Sweet Potato Soul’s Sweet Potato Pancakes

https://sweetpotatosoul.com/recipes

 

Ingredients

  • 2 Tbsp Ground Flax + 4 Tbsp Water (Or use 1 egg substitute)

  • 1 1/2 cup Whole Spelt Flour

  • 1/3 cup Brown Sugar or Coconut Sugar

  • 1/2 tsp Salt

  • 1 tsp Baking Powder

  • 1/2 tsp Baking Soda

  • 2 tsp Cinnamon

  • 1/4 tsp Nutmeg

  • 1 1/2 cup Soy Milk (or another non-dairy milk)

  • 1 tsp Apple Cider or White Vinegar

  • 1 tsp Vanilla Extract

  • 1/4 cup + 2 Tbsp Mashed Sweet Potato

  • 2 Tbsp Coconut, Canola, or Grapeseed Oil + more for frying pancakes (or use Earth Balance to fry)

 

Cooking Instructions

  • Combine the flax and water in a large mixing bow to make the flax egg or use an egg substitute.

  • Combine the flour, sugar, salt, baking powder, baking soda, and spices in another large bowl.

  • To the flax egg add the soy milk, vinegar, vanilla, sweet potato, and oil and whisk well, until combined.

  • Stir the wet ingredients into the dry ingredients until fully combined.

  • Preheat a skillet and melt a couple tablespoons of coconut oil on the surface.

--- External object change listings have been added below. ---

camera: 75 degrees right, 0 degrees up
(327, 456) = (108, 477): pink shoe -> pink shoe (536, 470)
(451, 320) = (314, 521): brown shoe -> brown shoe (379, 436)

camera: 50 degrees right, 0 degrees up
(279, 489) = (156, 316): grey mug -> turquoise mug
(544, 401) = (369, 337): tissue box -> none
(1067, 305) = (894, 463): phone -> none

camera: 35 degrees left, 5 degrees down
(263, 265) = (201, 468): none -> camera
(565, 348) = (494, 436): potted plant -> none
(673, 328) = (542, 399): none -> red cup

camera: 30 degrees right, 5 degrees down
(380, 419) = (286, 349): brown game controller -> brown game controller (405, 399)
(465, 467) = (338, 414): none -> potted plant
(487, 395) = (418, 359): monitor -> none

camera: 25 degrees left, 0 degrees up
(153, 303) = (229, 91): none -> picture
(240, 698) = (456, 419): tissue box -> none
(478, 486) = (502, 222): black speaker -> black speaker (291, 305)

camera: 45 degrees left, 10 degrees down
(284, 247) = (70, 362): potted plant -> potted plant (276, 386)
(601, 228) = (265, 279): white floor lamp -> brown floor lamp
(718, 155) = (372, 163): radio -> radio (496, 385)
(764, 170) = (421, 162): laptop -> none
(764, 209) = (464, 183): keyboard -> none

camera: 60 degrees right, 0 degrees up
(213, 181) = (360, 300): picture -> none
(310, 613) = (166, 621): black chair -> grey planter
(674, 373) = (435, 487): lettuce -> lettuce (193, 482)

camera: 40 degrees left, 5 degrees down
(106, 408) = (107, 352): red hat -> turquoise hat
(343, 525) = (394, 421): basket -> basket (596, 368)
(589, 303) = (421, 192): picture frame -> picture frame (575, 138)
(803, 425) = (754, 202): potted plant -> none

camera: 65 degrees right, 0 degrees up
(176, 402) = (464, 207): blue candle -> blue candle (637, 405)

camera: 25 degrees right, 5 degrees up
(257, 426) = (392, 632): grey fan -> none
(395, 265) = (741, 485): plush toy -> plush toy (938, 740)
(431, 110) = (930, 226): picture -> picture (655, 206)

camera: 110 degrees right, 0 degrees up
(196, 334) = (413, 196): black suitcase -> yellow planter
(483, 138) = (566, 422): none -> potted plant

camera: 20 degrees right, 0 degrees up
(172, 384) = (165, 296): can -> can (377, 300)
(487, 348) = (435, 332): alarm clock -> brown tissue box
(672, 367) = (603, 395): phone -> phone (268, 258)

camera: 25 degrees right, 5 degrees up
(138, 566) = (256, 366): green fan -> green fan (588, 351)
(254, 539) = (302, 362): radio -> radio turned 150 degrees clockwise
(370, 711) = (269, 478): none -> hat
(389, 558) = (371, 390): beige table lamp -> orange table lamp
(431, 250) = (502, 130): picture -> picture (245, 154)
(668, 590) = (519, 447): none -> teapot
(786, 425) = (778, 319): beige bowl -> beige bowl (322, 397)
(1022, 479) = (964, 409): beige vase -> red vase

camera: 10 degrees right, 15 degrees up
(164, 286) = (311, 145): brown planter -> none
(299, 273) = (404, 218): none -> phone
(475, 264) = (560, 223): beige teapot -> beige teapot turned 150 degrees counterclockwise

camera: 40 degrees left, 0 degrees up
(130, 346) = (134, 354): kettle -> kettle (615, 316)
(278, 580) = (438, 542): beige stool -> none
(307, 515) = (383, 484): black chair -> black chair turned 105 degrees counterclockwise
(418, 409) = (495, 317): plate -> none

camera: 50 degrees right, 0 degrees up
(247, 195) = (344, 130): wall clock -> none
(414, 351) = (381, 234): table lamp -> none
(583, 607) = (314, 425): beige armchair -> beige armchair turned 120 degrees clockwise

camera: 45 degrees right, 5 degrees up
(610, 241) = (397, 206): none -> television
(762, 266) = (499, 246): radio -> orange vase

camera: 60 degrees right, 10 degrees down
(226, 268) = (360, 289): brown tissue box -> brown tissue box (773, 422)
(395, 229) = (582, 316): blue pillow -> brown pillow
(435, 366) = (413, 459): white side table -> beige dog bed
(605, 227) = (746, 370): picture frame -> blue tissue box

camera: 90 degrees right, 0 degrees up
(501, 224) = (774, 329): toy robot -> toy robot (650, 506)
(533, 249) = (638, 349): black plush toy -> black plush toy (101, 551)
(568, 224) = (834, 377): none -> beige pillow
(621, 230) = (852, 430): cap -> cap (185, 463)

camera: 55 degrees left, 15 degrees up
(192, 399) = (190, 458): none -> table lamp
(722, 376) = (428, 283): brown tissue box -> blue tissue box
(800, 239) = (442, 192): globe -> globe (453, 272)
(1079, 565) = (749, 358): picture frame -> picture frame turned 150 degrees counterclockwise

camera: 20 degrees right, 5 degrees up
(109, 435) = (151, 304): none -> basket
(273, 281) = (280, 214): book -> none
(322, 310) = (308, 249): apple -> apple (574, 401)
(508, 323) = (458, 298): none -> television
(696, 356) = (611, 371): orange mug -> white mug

Ladle some batter onto the skillet (about ½ cup), and fill with as many pancakes as you can comfortably fit.

  • Cook on each side on medium-low heat for about 3 minutes. Flip when the center starts to bubble. Place cooked pancakes onto a clean plate which you can keep warm in the oven at its lowest setting.

  • Complete with the remaining batter.

  • To serve top the pancakes with maple syrup, vegan tempeh bacon, toasted coconut, nuts or seeds.